A Bisl Torah


I love drama. Who doesn’t love a story of lies, deception, romance and ambition? And no, I am not writing about “The Marvelous Mrs. Maisel.” I will save that for another time.

The narrative of Joseph is both surprising and familiar. Confusing and predictable. Wondrous and disappointing. Joseph’s brothers were set on his demise, throwing him into a pit, uncertain of whether he would live or die. As the story turns, he is saved, rises in power through Egyptian royalty, and faces his brothers, now groveling before this emotionally wounded man. The brothers return to Jacob, their father and reveal that Joseph, is in fact, alive. Cue the melodramatic music.

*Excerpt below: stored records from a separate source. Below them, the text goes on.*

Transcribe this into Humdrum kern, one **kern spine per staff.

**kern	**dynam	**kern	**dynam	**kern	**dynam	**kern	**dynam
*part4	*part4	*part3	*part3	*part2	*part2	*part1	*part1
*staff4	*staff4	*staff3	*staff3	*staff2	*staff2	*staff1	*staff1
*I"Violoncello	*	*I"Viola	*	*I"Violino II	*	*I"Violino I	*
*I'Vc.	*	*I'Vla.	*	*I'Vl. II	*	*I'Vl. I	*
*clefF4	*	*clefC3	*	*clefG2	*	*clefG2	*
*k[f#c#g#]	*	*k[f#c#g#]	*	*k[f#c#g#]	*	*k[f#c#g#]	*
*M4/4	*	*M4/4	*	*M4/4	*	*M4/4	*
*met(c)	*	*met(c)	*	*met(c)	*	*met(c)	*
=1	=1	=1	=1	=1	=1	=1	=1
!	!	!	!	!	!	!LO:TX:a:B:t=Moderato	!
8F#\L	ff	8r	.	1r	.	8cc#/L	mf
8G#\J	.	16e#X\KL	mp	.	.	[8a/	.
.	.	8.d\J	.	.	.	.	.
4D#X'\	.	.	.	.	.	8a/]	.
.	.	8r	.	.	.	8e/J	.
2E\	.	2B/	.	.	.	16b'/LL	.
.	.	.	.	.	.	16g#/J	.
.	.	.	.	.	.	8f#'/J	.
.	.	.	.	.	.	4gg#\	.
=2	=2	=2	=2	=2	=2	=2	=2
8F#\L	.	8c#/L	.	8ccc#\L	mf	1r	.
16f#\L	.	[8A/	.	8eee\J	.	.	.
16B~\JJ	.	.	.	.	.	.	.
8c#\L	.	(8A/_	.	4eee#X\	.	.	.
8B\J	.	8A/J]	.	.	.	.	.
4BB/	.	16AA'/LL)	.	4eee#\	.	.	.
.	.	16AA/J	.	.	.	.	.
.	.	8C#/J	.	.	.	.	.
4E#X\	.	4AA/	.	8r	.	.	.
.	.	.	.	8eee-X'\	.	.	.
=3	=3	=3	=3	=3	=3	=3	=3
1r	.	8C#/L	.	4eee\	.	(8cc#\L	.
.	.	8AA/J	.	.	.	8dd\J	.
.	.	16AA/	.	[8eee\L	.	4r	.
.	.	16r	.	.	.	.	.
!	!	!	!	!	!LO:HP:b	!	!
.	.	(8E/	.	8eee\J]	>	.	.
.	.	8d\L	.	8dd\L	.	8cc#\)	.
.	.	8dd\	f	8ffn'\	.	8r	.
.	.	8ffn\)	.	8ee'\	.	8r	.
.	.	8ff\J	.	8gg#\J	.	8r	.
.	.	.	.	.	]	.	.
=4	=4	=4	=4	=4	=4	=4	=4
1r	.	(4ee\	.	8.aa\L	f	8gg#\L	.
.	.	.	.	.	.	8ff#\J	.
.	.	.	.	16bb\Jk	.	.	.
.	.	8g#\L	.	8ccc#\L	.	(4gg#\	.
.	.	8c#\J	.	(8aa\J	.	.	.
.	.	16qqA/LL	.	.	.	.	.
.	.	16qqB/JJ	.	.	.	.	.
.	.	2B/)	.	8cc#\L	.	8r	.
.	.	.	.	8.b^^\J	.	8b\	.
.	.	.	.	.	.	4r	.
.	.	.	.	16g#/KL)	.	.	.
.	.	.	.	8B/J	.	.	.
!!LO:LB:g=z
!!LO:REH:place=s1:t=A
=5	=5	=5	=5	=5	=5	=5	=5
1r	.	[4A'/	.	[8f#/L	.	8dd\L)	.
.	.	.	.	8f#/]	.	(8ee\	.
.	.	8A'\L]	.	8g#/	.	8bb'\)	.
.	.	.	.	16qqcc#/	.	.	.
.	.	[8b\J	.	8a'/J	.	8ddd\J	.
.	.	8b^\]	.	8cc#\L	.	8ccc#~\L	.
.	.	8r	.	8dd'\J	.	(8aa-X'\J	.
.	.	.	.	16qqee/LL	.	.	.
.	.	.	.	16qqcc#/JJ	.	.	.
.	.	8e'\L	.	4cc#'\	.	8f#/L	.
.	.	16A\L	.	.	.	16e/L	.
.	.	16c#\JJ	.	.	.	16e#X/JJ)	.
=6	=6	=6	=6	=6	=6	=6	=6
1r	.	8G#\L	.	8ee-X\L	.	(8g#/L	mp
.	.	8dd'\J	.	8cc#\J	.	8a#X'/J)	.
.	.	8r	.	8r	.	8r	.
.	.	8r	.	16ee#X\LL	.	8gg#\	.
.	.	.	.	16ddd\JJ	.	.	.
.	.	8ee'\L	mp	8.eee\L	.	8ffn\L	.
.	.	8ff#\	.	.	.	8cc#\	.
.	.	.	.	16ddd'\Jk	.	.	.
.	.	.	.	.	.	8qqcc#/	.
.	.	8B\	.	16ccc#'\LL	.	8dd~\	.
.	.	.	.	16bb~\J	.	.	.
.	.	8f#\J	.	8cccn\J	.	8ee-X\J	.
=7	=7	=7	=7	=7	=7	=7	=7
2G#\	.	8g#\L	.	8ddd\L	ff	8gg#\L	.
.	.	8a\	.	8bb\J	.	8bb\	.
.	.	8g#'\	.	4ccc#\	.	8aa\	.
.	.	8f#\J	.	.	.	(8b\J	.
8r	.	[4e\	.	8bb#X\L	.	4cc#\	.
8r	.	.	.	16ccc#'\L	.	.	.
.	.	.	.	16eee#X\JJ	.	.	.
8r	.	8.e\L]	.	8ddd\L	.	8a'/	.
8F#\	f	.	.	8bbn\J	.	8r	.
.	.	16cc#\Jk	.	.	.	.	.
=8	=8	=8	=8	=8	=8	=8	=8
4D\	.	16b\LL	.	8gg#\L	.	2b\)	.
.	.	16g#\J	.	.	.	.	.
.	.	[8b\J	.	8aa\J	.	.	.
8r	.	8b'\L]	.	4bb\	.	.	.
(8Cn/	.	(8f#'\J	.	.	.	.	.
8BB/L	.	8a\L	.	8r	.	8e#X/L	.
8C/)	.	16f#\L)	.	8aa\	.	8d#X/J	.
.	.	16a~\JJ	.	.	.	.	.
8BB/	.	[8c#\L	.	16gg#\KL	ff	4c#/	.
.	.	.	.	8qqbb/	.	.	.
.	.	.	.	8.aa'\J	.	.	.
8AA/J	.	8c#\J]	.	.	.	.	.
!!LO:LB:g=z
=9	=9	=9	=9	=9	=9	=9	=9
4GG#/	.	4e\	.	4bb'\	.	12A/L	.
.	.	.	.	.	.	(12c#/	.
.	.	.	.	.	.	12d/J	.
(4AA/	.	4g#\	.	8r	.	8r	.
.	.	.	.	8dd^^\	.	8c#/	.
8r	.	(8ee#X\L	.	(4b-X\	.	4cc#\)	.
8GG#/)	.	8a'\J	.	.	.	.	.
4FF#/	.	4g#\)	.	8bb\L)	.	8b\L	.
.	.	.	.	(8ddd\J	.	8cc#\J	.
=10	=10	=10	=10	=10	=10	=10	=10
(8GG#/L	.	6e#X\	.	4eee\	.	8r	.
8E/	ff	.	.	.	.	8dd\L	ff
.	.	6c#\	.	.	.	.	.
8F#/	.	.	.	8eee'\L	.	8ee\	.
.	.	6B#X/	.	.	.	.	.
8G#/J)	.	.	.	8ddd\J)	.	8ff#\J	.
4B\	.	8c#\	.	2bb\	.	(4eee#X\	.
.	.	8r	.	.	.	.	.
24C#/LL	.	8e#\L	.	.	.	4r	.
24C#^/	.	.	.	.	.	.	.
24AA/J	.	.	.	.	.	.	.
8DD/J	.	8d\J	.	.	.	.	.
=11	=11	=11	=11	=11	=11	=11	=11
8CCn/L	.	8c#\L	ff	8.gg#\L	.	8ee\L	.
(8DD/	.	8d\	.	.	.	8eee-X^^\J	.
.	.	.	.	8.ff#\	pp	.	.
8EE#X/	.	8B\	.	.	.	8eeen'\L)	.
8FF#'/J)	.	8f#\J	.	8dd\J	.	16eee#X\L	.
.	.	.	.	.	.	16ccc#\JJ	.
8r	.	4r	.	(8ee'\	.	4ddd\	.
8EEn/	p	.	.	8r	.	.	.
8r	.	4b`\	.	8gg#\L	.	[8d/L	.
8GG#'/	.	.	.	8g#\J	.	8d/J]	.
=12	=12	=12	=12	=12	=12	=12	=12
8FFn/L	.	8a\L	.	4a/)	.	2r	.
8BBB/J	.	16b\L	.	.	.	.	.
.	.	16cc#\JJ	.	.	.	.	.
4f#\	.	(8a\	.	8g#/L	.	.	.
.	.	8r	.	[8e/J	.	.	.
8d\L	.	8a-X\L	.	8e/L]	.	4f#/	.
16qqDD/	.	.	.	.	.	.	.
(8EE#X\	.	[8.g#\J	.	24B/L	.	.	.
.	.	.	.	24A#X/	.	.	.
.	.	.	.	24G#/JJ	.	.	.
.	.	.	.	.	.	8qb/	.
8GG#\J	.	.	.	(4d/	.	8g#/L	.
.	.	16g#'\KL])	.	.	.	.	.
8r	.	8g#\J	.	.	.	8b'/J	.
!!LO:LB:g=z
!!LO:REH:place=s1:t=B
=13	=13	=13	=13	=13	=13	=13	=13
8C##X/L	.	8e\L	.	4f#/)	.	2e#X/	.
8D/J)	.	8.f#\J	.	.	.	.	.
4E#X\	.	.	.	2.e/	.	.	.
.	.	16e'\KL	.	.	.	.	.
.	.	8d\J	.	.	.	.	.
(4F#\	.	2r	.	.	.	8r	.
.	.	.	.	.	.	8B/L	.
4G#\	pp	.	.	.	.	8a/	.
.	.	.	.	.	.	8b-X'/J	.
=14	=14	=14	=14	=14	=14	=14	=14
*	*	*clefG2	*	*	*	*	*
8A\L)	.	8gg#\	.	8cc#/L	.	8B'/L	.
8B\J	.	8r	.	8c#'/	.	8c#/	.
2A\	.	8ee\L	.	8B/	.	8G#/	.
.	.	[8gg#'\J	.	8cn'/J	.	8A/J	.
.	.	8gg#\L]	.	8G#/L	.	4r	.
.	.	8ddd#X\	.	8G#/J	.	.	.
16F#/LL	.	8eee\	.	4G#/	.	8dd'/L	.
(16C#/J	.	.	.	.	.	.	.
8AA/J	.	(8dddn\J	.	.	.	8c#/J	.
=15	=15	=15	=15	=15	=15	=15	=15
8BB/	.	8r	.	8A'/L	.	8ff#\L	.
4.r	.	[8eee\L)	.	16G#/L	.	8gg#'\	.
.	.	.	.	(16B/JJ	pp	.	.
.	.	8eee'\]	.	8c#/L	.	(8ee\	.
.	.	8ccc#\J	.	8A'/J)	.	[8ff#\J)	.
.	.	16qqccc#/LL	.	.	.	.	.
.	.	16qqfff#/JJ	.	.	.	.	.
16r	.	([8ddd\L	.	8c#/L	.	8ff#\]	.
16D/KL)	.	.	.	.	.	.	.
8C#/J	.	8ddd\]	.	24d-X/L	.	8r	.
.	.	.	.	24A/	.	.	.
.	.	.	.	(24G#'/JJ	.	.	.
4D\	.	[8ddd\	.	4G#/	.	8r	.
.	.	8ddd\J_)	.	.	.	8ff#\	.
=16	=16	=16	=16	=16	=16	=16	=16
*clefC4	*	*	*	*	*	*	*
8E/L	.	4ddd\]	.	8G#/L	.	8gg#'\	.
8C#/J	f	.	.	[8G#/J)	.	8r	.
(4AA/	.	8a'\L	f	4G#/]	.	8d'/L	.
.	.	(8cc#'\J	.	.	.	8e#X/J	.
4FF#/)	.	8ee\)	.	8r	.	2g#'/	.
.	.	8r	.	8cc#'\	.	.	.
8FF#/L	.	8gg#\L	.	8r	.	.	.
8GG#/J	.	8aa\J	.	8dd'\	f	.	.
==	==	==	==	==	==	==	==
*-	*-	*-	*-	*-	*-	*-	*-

In response to their revelation, the Torah says that “his (Jacob’s) heart was faint because he does not believe them.” In Avot d’ Rabbi Natan, Rabbi Shimon says, “Such is the punishment of the liar: even when he tells the truth, he is not believed.” Jacob knew his sons were lying from the start. And though in this instance, the sons are telling the truth, their reputation as liars prevail. Jacob desperately wants to believe that his son is alive, but he understands the weakness of human beings. When we get in the habit of spreading an untruth, the label of “liar” is very hard to wash off.

It’s just stretching the truth. Merely embellishing, exaggerating, inflating. Leaving out some information that nobody needs to know.

But in paraphrasing Rabbi Shimon, once a liar, always a liar. It may work for the drama of the story, but in everyday life, our hearts should skip a beat…not through the tales of liars but through the dreams of those that inspire and lead with love.